4 July 2019
The need for health workers is increasing worldwide. Simultaneously, the international mobility of health workers is accelerating.
The achievement of Universal Health Coverage in many countries is dependent in large part on the service provided by migrant health workers. At the same time, international health worker mobility has the potential to compromise progress in others. This report advances important debate on this complex, and often sensitive, topic. The UK is a central player in advancing a more enlightened approach to managing international health worker mobility, as this report acknowledges.
Its National Health Service is the world’s fifth largest employer, with substantial and potentially growing, reliance on migrant health workers. And it is, and has been, one of the most outstandingly generous contributors to the development of health services in Africa and Asia, spending 0.7% of its national wealth on citizens overseas and regularly deploying its NHS staff to share skills and expertise.
It is the call for greater coherence and cooperation that sits at the heart of this report, which bravely searches for an ethical way forward, where all benefit. The WHO Code of Practice is a central pillar of such an ethical approach, and I am glad the report highlights this. But the report goes further, drawing on THET’s long history of partnering with the NHS to improve health services overseas. As such, THET, an NGO in Official Relations with WHO, puts forward evidence and an ethical position which needs to be heard and debated. Collaboration, is indeed the way forward.
Across countries, the health workforce is fundamental to achieving health and the broader-SDG related goals. At the same time, the international mobility of health workers is increasing and growing in complexity. Projections point to substantial acceleration in the period ahead.
A strengthened approach to ethically manage international health worker mobility, as called for in the report and as articulated in the WHO Global Code of Practice, is needed to ensure that all, countries and stakeholders, advance together towards the SDGs.

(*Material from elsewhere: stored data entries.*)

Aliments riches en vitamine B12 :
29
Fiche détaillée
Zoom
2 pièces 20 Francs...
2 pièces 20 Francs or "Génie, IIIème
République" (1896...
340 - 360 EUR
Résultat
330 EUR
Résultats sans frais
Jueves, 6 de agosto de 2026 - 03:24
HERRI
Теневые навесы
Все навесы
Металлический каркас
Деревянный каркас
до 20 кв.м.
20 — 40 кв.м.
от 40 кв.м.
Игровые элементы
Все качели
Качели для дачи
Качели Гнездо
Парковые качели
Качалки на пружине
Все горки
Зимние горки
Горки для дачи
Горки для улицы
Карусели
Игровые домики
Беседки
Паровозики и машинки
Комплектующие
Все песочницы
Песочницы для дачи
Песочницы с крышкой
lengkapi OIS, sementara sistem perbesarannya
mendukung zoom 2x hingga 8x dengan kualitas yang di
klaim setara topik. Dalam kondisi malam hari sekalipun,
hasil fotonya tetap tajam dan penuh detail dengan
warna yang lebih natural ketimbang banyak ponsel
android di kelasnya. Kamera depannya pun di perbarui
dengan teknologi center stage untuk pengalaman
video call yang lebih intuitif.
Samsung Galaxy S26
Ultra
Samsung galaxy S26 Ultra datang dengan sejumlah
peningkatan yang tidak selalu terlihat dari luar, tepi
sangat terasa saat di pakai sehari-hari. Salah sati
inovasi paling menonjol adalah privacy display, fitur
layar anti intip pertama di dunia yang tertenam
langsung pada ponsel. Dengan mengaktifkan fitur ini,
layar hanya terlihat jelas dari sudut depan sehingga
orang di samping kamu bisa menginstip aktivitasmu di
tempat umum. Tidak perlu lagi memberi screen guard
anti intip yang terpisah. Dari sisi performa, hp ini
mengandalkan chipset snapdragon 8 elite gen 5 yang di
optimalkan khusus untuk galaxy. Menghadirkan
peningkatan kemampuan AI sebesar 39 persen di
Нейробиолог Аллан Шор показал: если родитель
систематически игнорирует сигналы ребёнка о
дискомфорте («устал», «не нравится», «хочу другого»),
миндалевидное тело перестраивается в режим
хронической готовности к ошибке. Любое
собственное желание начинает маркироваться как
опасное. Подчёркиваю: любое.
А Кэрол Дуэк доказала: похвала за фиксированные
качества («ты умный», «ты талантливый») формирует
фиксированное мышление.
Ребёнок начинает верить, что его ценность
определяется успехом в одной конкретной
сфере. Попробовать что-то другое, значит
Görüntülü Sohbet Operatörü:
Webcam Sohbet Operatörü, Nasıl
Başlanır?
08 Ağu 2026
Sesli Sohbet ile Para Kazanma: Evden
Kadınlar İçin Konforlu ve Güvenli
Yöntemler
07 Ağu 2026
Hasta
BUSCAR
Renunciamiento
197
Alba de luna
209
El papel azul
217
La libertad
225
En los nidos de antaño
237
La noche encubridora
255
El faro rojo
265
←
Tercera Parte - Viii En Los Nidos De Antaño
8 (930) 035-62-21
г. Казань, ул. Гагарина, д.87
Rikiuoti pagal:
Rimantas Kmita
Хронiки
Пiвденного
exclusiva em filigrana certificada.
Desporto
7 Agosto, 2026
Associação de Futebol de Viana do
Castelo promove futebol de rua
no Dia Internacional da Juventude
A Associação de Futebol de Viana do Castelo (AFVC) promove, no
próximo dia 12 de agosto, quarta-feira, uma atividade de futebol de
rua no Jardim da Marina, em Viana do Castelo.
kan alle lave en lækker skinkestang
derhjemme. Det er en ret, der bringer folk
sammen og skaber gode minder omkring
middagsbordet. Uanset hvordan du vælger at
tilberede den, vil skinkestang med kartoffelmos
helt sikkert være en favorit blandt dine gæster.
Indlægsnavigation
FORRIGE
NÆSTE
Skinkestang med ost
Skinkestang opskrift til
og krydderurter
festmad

The main message of this report is one of coherence and cooperation. The UK has an important opportunity to advance its leadership through strengthening policy coherence at the national and international levels. This includes balancing reliance on foreign-trained health workers with targeted international support to health workforce development, employment and retention in vulnerable countries.
The full value of social spending, particularly public spending on health and education, has largely been unrecognized by economic and political actors. Indeed, social spending has been peripheral rather than central to macroeconomic policy discussions. The UN High Level Commission on Health Employment and Economic Growth, and the IMF’s recently announced approach to social spending, seeks to rectify this. Spending towards the education and employment of health workers is an investment in decent work, in health, in inclusive economic growth, and in gender equality. It is not a cost.
The UK’s role in this area cannot be overstated. As a leading global employer of health workers and a champion for the Sustainable Development Goals, UK leadership in this area has important worldwide implications.
It is hoped that all concerned – from national governments to health workers themselves – will explore and debate the report and its’ recommendations and together seek to advance coherence and cooperation in this area.